PORTLAND, Ore. (AP) — A gas mask dangled from Deidra Watts’s backpack as she joined dozens of others outside the U.S. Immigration and Customs Enforcement building in Portland, just as she has many nights since July.
The protesters toed a blue line painted across the building’s driveway. “GOVERNMENT PROPERTY DO NOT BLOCK,” read its white, stenciled letters. When they lingered too close, what appeared to be pepper balls rained down on them from officers posted on the building’s roof.
No one was injured Wednesday, and some of the crowd began to dissipate by about midnight.
While disruptive to nearby residents — a charter school relocated this summer to get away from the crowd-control devices — the nightly demonstrations are a far cry from the unrest that gripped the city following the murder of George Floyd by Minneapolis police in 2020.
They nevertheless have drawn the attention of President Donald Trump, who often sparred with the city’s mayor back then.
Last week, Trump described living in Portland as “like living in hell” and said he was considering sending in federal troops, as he has recently threatened to do to combat crime in other cities, including Chicago and Baltimore. He deployed the National Guard to Los Angeles over the summer and as part of his law enforcement takeover in Washington, D.C.
Most violent crime around the country has actually declined in recent years, including in Portland, where a recent report from the Major Cities Chiefs Association found that homicides from January through June decreased by 51% this year compared to the same period in 2024.
“There’s a propaganda campaign to make it look like Portland is a hellscape,” said Casey Leger, 61, who often sits outside the ICE building trying to observe immigration detainee transfers. “Two blocks away you can just go to the river and sit and sip a soda and watch the birds.”
The building is off a busy road leading into Portland from the suburbs, and next to an affordable housing complex. During the day, Leger and a few other advocates mill about and offer copies of “know your rights” flyers featuring a hotline number for reporting ICE arrests.
At night, Watts and other protesters, many dressed in black and wearing helmets or masks, arrive. She called ICE a callous and cruel machine.
“In the face of that, there has to be people who will stand up and make it known that that’s not gonna fly, that that’s not something the people agree with,” Watts said.
The agency did not immediately respond to a request for comment.
The nighttime protests peaked in June after the nationwide “No Kings” marches, when Portland police declared one demonstration a riot. Since then, at least 26 protesters have been charged with federal offenses tied to the ICE building, including assaulting federal officers, according to the U.S. Attorney’s Office in Oregon.
“Like other mayors across the country, I have not asked for – and do not need – federal intervention,” Portland Mayor Keith Wilson said in a statement following Trump’s threat.
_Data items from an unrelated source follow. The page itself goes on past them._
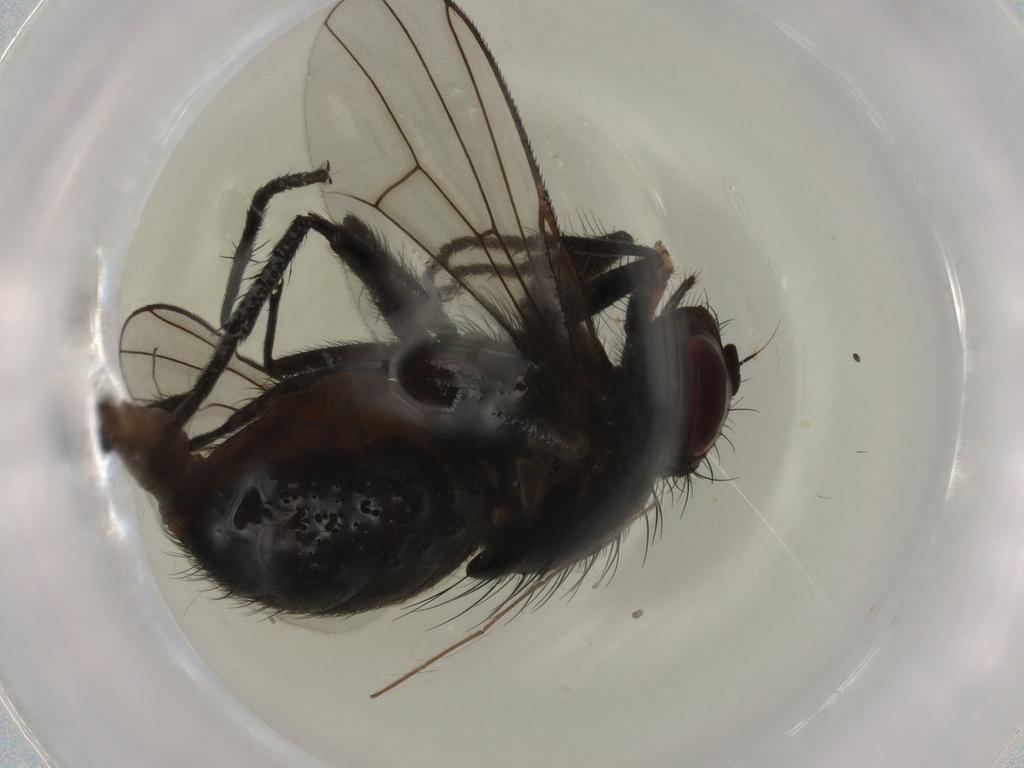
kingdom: Animalia
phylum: Arthropoda
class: Insecta
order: Diptera
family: Muscidae
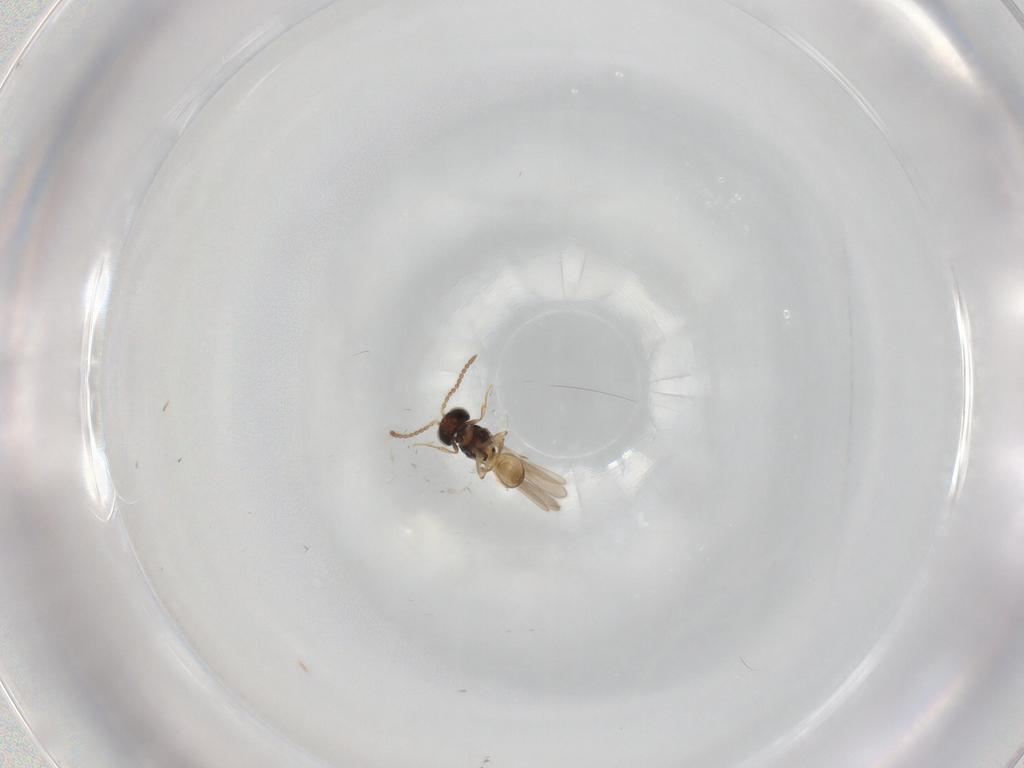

The city has protected freedom of expression while “addressing occasional violence and property destruction,” he said.
There have been smaller clashes since June. On Labor Day, some demonstrators brought a prop guillotine — a display the Department of Homeland Security blasted as “unhinged behavior.”
Wilson expects protests to stay focused on the area by the building, he said.
Some residents of the adjacent apartments are upset about that. One sued to try to make the city enforce noise ordinances. She said she believed noise from bullhorns, speakers and “piercing whistle-type sounds” akin to air-raid sirens had caused her eardrum to burst, and gas that entered her apartment made her ill. The judge who heard the case sided with the city.
Rick Stype, who has lived there for 10 years, said he accompanies some neighbors outside because they fear being harassed by protesters.
“I just want them to leave us alone,” he said. “I want them to be gone.”
A charter school next to the ICE building, the Cottonwood School of Civics and Science, relocated over the summer, saying that chemical agents and crowd-control projectiles put student safety at risk.
Many parents and students were regular customers at Chris Johnson’s nearby coffee shop, he said. He lamented the school’s move and the national narrative that the protests were a bigger deal than they are.
“I think people are very, very opinionated on either side of it,” he said. “It just creates a divide, which is unfortunate.”